Authentication vendor Entrust Thursday said it acquired antifraud startup Business Signatures in a $55 million cash and stock deal.
Business Signatures develops technology that allows financial institutions to guard against attacks on Web transactions, examining the HTTP data streams and identifying suspicious patterns that could indicate fraudulent activity, said Chris Voice, CTO at Entrust, Addison, Texas.
Entrust plans to weave Business Signatures' antifraud technology into its IdentityGuard authentication platform to offer a solution aimed at helping financial companies comply with the January 1 deadline imposed by the Federal Financial Institutions Examination Council (FFIEC), Voice said.
Financial services organizations are struggling to better protect customers' identities, and their choices today are very limited from a technology perspective, according to Voice.
The addition of Business Signatures will enable Entrust to offer what it calls a 'Zero Touch Fraud Protection' solution, which lets companies add antifraud monitoring without requiring them to open up and modify their back end applications, which is especially important in the finance industry, said Voice.

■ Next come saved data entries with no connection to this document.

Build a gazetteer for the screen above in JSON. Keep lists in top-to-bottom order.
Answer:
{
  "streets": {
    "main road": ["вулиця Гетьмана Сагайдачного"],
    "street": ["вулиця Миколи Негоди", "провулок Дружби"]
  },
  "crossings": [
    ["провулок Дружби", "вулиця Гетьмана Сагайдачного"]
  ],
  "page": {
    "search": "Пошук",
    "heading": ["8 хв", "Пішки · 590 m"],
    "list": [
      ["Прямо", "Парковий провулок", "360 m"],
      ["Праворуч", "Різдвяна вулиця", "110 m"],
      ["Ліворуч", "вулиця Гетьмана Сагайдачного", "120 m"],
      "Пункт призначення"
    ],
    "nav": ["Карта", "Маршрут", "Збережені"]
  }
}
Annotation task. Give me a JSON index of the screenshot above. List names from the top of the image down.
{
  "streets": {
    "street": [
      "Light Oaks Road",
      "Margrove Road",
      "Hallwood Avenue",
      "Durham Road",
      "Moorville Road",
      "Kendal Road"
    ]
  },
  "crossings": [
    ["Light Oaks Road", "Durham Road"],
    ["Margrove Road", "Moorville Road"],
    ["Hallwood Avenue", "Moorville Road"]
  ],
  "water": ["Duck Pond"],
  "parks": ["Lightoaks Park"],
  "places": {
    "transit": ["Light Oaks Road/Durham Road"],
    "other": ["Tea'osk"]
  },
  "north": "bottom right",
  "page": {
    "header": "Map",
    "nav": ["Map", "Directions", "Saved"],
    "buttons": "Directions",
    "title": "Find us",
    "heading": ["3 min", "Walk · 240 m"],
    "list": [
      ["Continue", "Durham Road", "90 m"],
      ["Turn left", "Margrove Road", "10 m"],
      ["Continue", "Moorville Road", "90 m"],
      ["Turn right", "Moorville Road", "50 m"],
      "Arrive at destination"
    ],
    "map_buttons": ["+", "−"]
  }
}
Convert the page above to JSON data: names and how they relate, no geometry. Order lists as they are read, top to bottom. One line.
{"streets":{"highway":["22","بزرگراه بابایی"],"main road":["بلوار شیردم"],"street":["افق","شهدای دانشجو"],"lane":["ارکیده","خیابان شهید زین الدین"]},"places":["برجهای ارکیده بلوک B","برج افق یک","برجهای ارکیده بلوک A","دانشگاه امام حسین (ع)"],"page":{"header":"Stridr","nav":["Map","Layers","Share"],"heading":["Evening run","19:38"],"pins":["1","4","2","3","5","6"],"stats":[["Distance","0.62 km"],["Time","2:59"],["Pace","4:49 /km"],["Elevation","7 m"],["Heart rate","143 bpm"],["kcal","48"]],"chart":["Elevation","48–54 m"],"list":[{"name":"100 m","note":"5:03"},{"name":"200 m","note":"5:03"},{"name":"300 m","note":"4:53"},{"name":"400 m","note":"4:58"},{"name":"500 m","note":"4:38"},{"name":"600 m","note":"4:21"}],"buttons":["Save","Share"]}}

"The Zero Touch solution passively monitors traffic and can see transfers as they're happening, which enables it to make realtime fraud detection decisions and identify suspicious transactions," said Voice.
Voice says Entrust acquired Business Signatures to stay ahead of the technology curve and the trend toward regulatory requirements that require multiple security technologies to protect data. "We believe that ultimately, [companies] are going to be required to integrate fraud detection with multifactor authentication," Voice noted.
Business Signatures, a 40-employee company in Redwood City, Calif., was founded in 2001 by former Oracle, Hewlett Packard and Cisco executives.